Ve lo ricordate “Speriamo che sia femmina?”. Uno dei grandi capolavori di Mario Monicelli, che ha come protagonista una famiglia composta di sole donne che decidono di vivere insieme in un grande casale nella campagna toscana. Gli uomini sono tutti poco più che comparse e appaiono, nel migliore dei casi, inaffidabili e fragili. Unica figura maschile che riesce a resistere è il vecchio zio Gugo, tollerato e accudito dalle donne, ma oramai completamente rincoglionito.
Non so perché ma ieri mi è tornato in mente alla notizia che la Fondazione Mps, nel vendere un 12% del suo patrimonio di azioni Mps, aveva cancellato di fatto il debito con le banche creditrici che dal 2011 le mordevano i talloni per via di quell’indebitamento contratto per correre dietro all’aumento di capitale voluto dalla Banca guidata da Giuseppe Mussari. Ci voleva forse tutta la caparbietà e la ostinata determinazione caratteristica delle donne per portare a termine questo risultato. Lavorando a testa bassa e in silenzio, evitando mille tranelli e trappole tese e avendo un obiettivo chiaro e dichiarato: salvare la Fondazione Mps da morte certa. Siena oggi può tirare un respiro di sollievo grazie anche a loro.
Eh già, perché a fine del 2013 nessuno avrebbe scommesso un solo Cent sulla sopravvivenza dell’Ente di Banchi di Sotto, e anzi c’era chi lavorava al coperto per la sua morte rapida. Ma quel qualcuno non aveva fatto i conti con un gruppo di donne (non me ne vogliano i componenti maschili) che ha saputo lavorare nell’interesse della comunità.
A risultato ottenuto, tutti sono bravi a lodare e oggi è un profluvio di elogi. Ma questa volta non si può non riconoscere nella presidente Antonella Mansi, nelle deputate amministratrici Camilla Dei e Flavia Galletti e in quelle della Deputazione generale Alessandra Navarri, Bettina Campedelli, Barbara Lazzeroni, Simonetta Sancasciani, un gioco di squadra tutto al femminile.
Un gioco che era duro e che le donne hanno dimostrato di saper giocare meglio degli uomini. Queste sono ore di sollievo e di conforto per la Città e non è tempo per ricordare chi sono gli sconfitti (che ci sono eccome, tutti uomini). Però non si può non ricordare alcuni passaggi chiave.
Che ad agosto, quando venne insediata la nuova Deputazione, in cassa non c’era nemmeno un Euro per arrivare in fondo all’anno.
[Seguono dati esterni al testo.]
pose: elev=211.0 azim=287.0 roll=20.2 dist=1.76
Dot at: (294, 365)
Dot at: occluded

Che a dicembre la Fondazione ha ingaggiato una battaglia durissima con il presidente della Banca Mps, Alessandro Profumo, per il rinvio all’aumento di capitale sociale della Banca. Arrivò a minacciare fuoco e fiamme e azioni di responsabilità mentre oggi, a denti stretti, plaude al risultato e prova a mettersi lui stesso i galloni: «è un’ottima cosa frutto anche del lavoro fatto dalla Banca», ha detto, forse riferendosi a Mps Capital Service. Che con grande nettezza è stata avviata un’azione di responsabilità verso i precedenti amministratori di Palazzo Sansedoni che ha provocato una frattura netta tra il passato e il futuro (e non esclusivamente in Fondazione). Un atto non solo dovuto ma addirittura necessario per mandare ai Mercati un preciso messaggio di vera rottura. E che forse è stato propedeutico per l’operazione di ieri.
Certo, il sospiro di sollievo non deve allentare la tensione. I pericoli non sono finiti e molte questioni rimangono aperte sul tavolo della Mansi (dalla Sansedoni spa di cui ancora non si parla come si dovrebbe, alla Chigiana, a Siena Biotech alla Fondazione Tls). Ma la sensazione è che potremmo trovarci presto davanti ad una inversione verso una nuova rotta. Quale che sia non è dato sapere. A questo punto, viene solo da dire “Speriamo che sia femmina”.